A recent Azure DevOps outage highlights a number of ways well-meaning engineers shoot themselves in the foot.

Background
Azure DevOps engineers sometimes need to take a point-in-time snapshot of a production database to investigate customer escalations or evaluate potential performance improvements. To ensure these snapshot databases get cleaned up, a background job runs every day and deletes them once they pass a certain age.

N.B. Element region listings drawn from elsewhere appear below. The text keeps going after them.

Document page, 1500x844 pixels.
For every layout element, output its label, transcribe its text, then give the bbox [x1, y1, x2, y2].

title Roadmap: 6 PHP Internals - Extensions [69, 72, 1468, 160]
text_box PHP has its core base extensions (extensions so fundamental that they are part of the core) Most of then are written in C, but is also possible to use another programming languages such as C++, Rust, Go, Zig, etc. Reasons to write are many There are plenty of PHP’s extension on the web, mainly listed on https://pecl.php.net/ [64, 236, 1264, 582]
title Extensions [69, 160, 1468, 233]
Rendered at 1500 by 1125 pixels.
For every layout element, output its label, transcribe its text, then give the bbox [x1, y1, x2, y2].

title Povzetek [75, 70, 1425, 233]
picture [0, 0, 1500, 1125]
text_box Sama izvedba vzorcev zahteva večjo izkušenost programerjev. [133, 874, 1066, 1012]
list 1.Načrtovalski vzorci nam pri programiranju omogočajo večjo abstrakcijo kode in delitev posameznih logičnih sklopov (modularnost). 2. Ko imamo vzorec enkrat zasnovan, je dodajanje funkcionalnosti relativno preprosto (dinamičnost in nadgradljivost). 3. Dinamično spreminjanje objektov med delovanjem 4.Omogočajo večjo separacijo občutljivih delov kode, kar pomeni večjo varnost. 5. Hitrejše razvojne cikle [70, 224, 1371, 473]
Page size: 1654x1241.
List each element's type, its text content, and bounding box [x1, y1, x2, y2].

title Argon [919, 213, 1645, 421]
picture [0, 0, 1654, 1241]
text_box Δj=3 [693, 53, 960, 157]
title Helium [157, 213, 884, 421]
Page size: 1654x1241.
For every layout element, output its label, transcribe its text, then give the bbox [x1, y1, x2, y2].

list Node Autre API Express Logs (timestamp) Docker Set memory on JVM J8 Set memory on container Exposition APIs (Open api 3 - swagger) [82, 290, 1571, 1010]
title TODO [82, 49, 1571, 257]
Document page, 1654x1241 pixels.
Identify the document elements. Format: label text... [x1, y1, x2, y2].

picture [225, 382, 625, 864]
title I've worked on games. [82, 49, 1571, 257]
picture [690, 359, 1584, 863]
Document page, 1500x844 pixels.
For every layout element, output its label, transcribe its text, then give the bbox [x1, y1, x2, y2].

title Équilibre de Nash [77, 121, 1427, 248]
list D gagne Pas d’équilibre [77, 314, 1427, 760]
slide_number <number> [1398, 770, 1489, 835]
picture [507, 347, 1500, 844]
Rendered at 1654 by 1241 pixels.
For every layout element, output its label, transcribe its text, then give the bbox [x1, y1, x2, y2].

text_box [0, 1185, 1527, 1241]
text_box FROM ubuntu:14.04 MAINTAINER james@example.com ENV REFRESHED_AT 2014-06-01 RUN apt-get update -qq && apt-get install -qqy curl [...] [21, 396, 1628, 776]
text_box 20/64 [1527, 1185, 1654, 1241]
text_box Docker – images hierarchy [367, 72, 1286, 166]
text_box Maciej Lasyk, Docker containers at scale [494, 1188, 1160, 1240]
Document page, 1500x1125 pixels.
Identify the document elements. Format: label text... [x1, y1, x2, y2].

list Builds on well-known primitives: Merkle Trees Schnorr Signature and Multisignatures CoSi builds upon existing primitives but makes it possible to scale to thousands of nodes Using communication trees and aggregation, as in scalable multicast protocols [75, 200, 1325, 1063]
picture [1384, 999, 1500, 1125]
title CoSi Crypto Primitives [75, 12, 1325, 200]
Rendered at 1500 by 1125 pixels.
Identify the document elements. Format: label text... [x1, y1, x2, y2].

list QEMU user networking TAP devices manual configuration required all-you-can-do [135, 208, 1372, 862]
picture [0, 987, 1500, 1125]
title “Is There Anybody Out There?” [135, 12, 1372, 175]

What triggered the outage?
During Sprint 222, we upgraded our code base to replace the deprecated Microsoft.Azure.Managment.* packages with the supported Azure.ResourceManager.* NuGet packages. This resulted in a large pull request of mechanical changes swapping out API calls. Hidden within this pull request was a typo bug in the snapshot deletion job which swapped out a call to delete the Azure SQL Database to one that deletes the Azure SQL Server that hosts the database. The conditions under which this code is run are rare and were not well covered by our tests.

We deployed Sprint 222 using our Safe Deployment Practices (SDP) to Ring 0 (our internal Azure DevOps organization) where no snapshot databases existed and so the job did not execute. After multiple days in Ring 0, we next deployed to Ring 1 where the impacted South Brazil scale unit was located. A snapshot database was present old enough to trigger the bug, and when the job deleted the Azure SQL Server, it also deleted all seventeen production databases for the scale unit. Starting at that moment, the scale unit was unable to process any customer traffic.

So much to unpack here. Let’s take it from the top.

“we upgraded our code base to replace the deprecated Microsoft.Azure.Managment.* packages with the supported Azure.ResourceManager.* NuGet packages.”

Rule 18: “Naming stuff is hard” should be amended to include “Renaming stuff is fraught with peril”. There is something deeply ingrained in the developer psyche that compels them to stress out over the name of a thing. Up to a point this is beneficial because inconsistently applied and poorly thought out naming conventions cause all kinds of confusion and delay, and keeping it tight and internally consistent goes a long way towards making wrong code look wrong. But you run into diminishing returns pretty quickly, especially when you start renaming things that have been in production for a while like Microsoft is prone to do for, um, reasons. This bit my team recently when we tried to change from Microsoft.SqlServer.Smo to Microsoft.SqlServer.Management.Smo to be on the latest version. This act of well-intentioned zen garden raking from Microsoft forced all kinds of unpleasant and error-prone busywork on everyone downstream, as evidenced by…

This resulted in a large pull request of mechanical changes swapping out API calls. Hidden within this pull request was a typo bug in the snapshot deletion job which swapped out a call to delete the Azure SQL Database to one that deletes the Azure SQL Server that hosts the database.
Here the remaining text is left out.